Justizministerin Lambrecht ist gegen Impfpflicht und für Priorisierung


Die Justizministerin geht davon aus, dass einzelne Gruppen Anti-Corona-Impfungen zuerst erhalten werden. Dieses Vorgehen ist nach ihrer Ansicht gerichtsfest.

Berliner Zeitung

Justziministerin Christine Lambrecht von der SPD schließt eine Impfpflicht aus. Foto: dpa/Britta Pedersen

Justizministerin Christine Lambrecht (SPD) hält es rechtlich für unproblematisch, wenn einige Menschen erst später gegen das Coronavirus geimpft werden als andere. „Es geht bei der Verteilung des Impfstoffs darum, dass solche Entscheidungen nach nachvollziehbaren und sachgerechten Kriterien getroffen werden“, sagte sie der dpa.

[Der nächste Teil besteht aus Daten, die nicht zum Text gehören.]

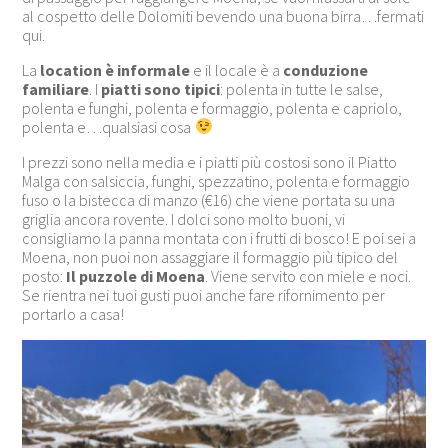
al cospetto delle Dolomiti bevendo una buona birra…fermati
qui.
La
location è informale
e il locale è a
conduzione
familiare
. I
piatti sono tipici
: polenta in tutte le salse,
polenta e funghi, polenta e formaggio, polenta e capriolo,
polenta e…qualsiasi cosa
I prezzi sono nella media e i piatti più costosi sono il Piatto
Malga con salsiccia, funghi, spezzatino, polenta e formaggio
fuso o la bistecca di manzo (€16) che viene portata su una
griglia ancora rovente. I dolci sono molto buoni, vi
consigliamo la panna montata con i frutti di bosco! E poi sei a
Moena, non puoi non assaggiare il formaggio più tipico del
posto:
Il puzzole di Moena
. Viene servito con miele e noci.
Se rientra nei tuoi gusti puoi anche fare rifornimento per
portarlo a casa!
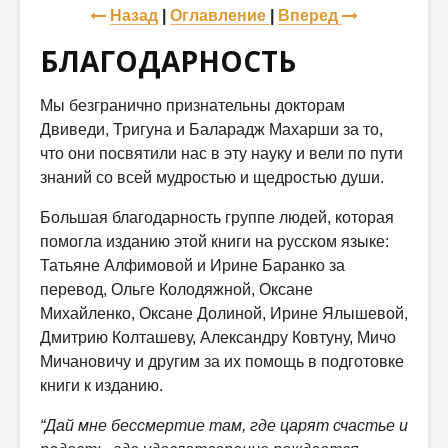
Назад
|
Оглавление
|
Вперед
БЛАГОДАРНОСТЬ
Мы безгранично признательны докторам
Двиведи, Тригуна и Баларадж Махарши за то,
что они посвятили нас в эту науку и вели по пути
знаний со всей мудростью и щедростью души.
Большая благодарность группе людей, которая
помогла изданию этой книги на русском языке:
Татьяне Алфимовой и Ирине Баранко за
перевод, Ольге Колодяжной, Оксане
Михайленко, Оксане Долиной, Ирине Ялышевой,
Дмитрию Колташеву, Александру Ковтуну, Мичо
Мичановичу и другим за их помощь в подготовке
книги к изданию.
“Дай мне бессмертие там, где царят счастье и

Es sei absolut nachvollziehbar, wenn Ärzte, Pflegerinnen und Pfleger sowie besonders gefährdete Menschen in Pflegeheimen zuerst drankämen, da es derzeit darum gehe, ob das Gesundheitssystem durchhalte. „Ich denke, eine solche Entscheidung wird auch gerichtsfest sein“, sagte die SPD-Politikerin.

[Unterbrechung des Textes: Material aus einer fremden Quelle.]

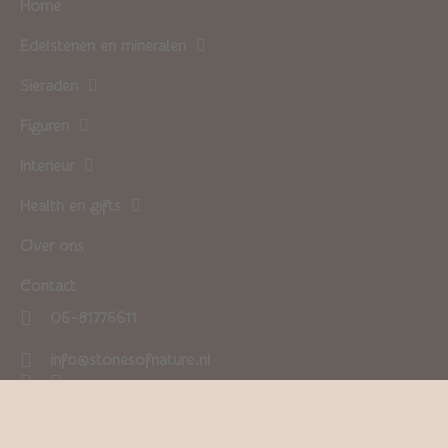
Home
Edelstenen en mineralen
Sieraden
Figuren
Interieur
Health en gifts
Over ons
Contact
06-81776611
info@stonesofnature.nl
0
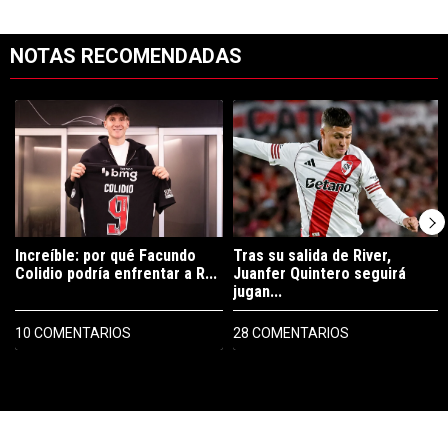
NOTAS RECOMENDADAS
Este listado muestra los artículos con más comentarios en los últimos 7
Un artículo de tendencia con el título "Increíble: por qué Facundo C
Un artículo de tendencia con el tí
Increíble: por qué Facundo
Tras su salida de River,
Colidio podría enfrentar a R...
Juanfer Quintero seguirá
jugan...
10 COMENTARIOS
28 COMENTARIOS
PUBLICIDAD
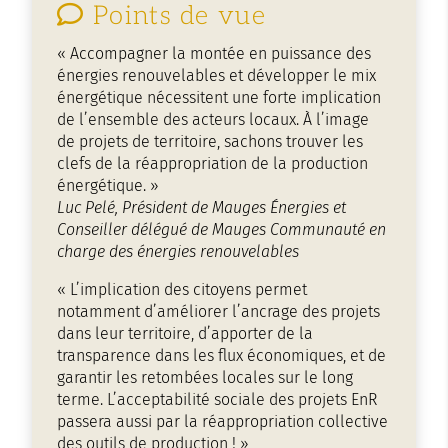
Points de vue
« Accompagner la montée en puissance des
énergies renouvelables et développer le mix
énergétique nécessitent une forte implication
de l’ensemble des acteurs locaux. À l’image
de projets de territoire, sachons trouver les
clefs de la réappropriation de la production
énergétique. »
Luc Pelé, Président de Mauges Énergies et
Conseiller délégué de Mauges Communauté en
charge des énergies renouvelables
« L’implication des citoyens permet
notamment d’améliorer l’ancrage des projets
dans leur territoire, d’apporter de la
transparence dans les flux économiques, et de
garantir les retombées locales sur le long
terme. L’acceptabilité sociale des projets EnR
passera aussi par la réappropriation collective
des outils de production ! »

Ob es einzelne Klagen geben werde, könne sie nicht einschätzen, sagte Lambrecht. Sie gehe aber davon aus, dass die Auswahlentscheidung einer gerichtlichen Überprüfung standhalten werde. Eine Verpflichtung zur Impfung schloss die Justizministerin aus. „Eine Impfpflicht wird es bei der Corona-Schutzimpfung nicht geben“, betonte sie. Eine solche würde aus ihrer Sicht stark in Grundrechte eingreifen, vor allem in das Recht auf körperliche Unversehrtheit.